En relisant, en indexant, j'en suis arrivé au 18 septembre 2006, qui finissait sur un mauvais présage. Qui est maintenant la réalité de la France. Comme après 1848, comme après 1968, la France rêve de force et d'autorité, elle vote comme un seul homme, ivre de lui-même. Chacun des quidams formant la majorité des votants se croit l'étoffe d'un chef d'entreprise, d'un chanteur à la mode, d'un grand publicitaire, d'une des formes brillantes de la réussite. Quand ils se réveilleront, il sera déjà trop tard pour beaucoup d'entre eux.
Au fond : « La France était très moisie, / Elle méritait Sarkozy.» (Victor Hugo, via la table tournante de Sollers...)

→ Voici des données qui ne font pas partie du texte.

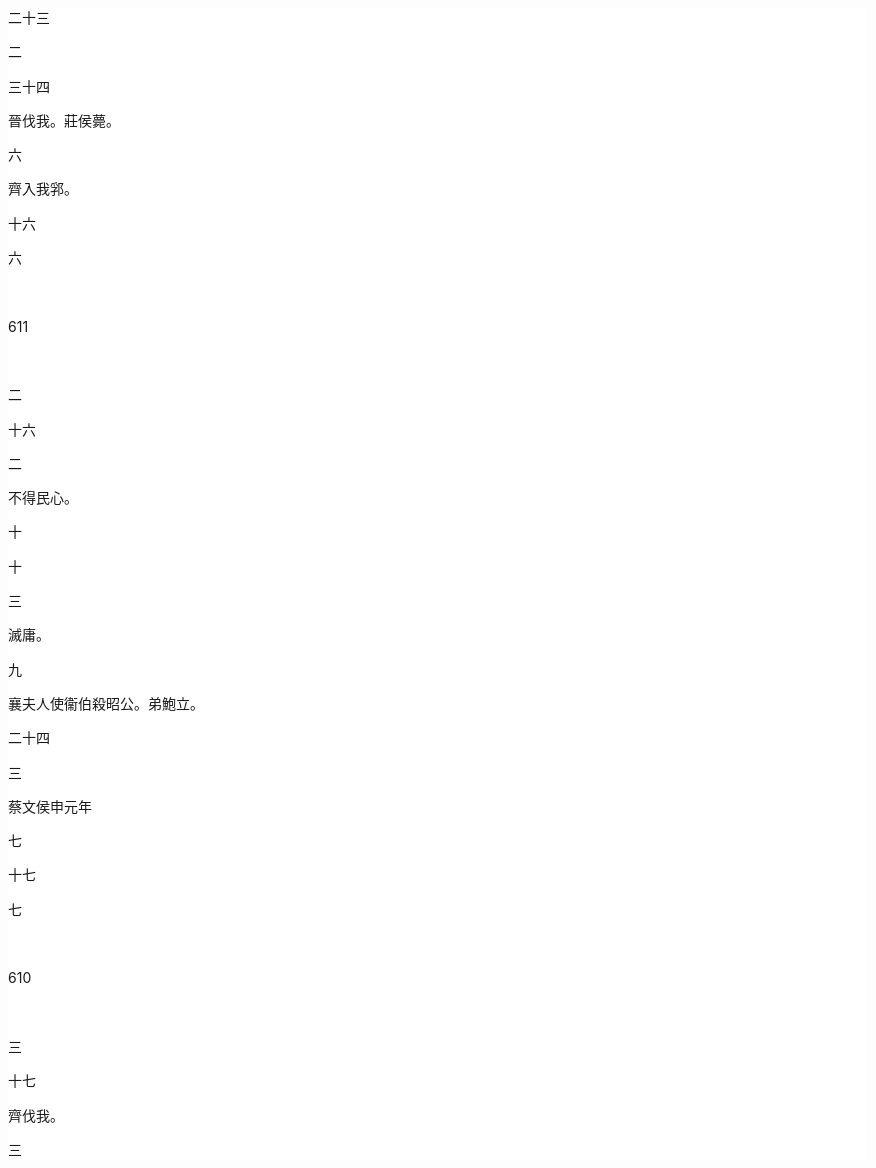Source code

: 二十三

二

三十四

晉伐我。莊侯薨。

六

齊入我郛。

十六

六

　

611

　

二

十六

二

不得民心。

十

十

三

滅庸。

九

襄夫人使衞伯殺昭公。弟鮑立。

二十四

三

蔡文侯申元年

七

十七

七

　

610

　

三

十七

齊伐我。

三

« [...] savoir rompre avec ses habitudes, sa vision du monde, les plus grands scientifiques ont su se débarrasser des anciens paradigmes pour en adopter de nouveaux, cette ordure nous récite sa bible apprise dans je ne sais quel manuel de développement personnel, quelle bouillie infâme, quand j'étais chef d'entreprise, je n'ai jamais procédé à de tels lavages de cerveaux, j'essayais juste de leur faire comprendre leur rôle au sein du collectif, et faire en sorte que tout aille pour le mieux mais là, quelle démagogie, c'est dégueulasse, ah, ça y est, il nous sert l'holisme, tout est dans le tout et chaque élément se reflète dans le tout qui reflète chacun de ses éléments, si un seul élément est défaillant c'est l'ensemble qui est atteint, qui ne peut plus avancer, pour régénérer le tout il faut couper la partie malade, l'éradiquer, quel nazi de merde, quelle démagogie infecte, il justifie son abjection par des bondieuseries californiennes new age, avec tout le respect que j'ai pour la bande de Palo Alto, Huxley, Watzlawick, Bateson et consorts, je ne crois pas, je n'ai jamais cru à toute cette mystique de ressources humaines, on essaie de nous faire gober toutes ces conneries pour nous éloigner de notre vraie condition, des rats en cage, voilà ce que nous sommes [...] » (Laurent Quintreau, Marge brute, p. 60)

Quand T. revient de la piscine, je pars faire un tour de vélo, comme s'il fallait quelqu'un pour garder la maison. Je vais par Ichigaya jusqu'à Yotsuya, je m'essaie à quelques côtes et descentes entre Yotsuya et Akasaka, je découvre où loge l'Ambassade de Belgique, je fais à fond un tour du Palais impérial dans le sens trigonométrique et je finis par quelques courses à Hanamasa (pamplemousses, mozzarella, etc.) avant de remonter chez nous.
T. a presque fini ses préparations de cours et je fais le dîner. On finit presque la bonne bouteille de vin rouge que nos amis nous ont donnée hier (il paraît que c'est bon pour lutter contre le cholestérol). Cerises au dessert, nos premières de l'année.
Je feuillette un Guide bleu de la Corse en regardant un téléfilm sur TV5, il est question de la guerre de 14 et d'un enfant qui veut venger son père fusillé pour désertion. Très moyen.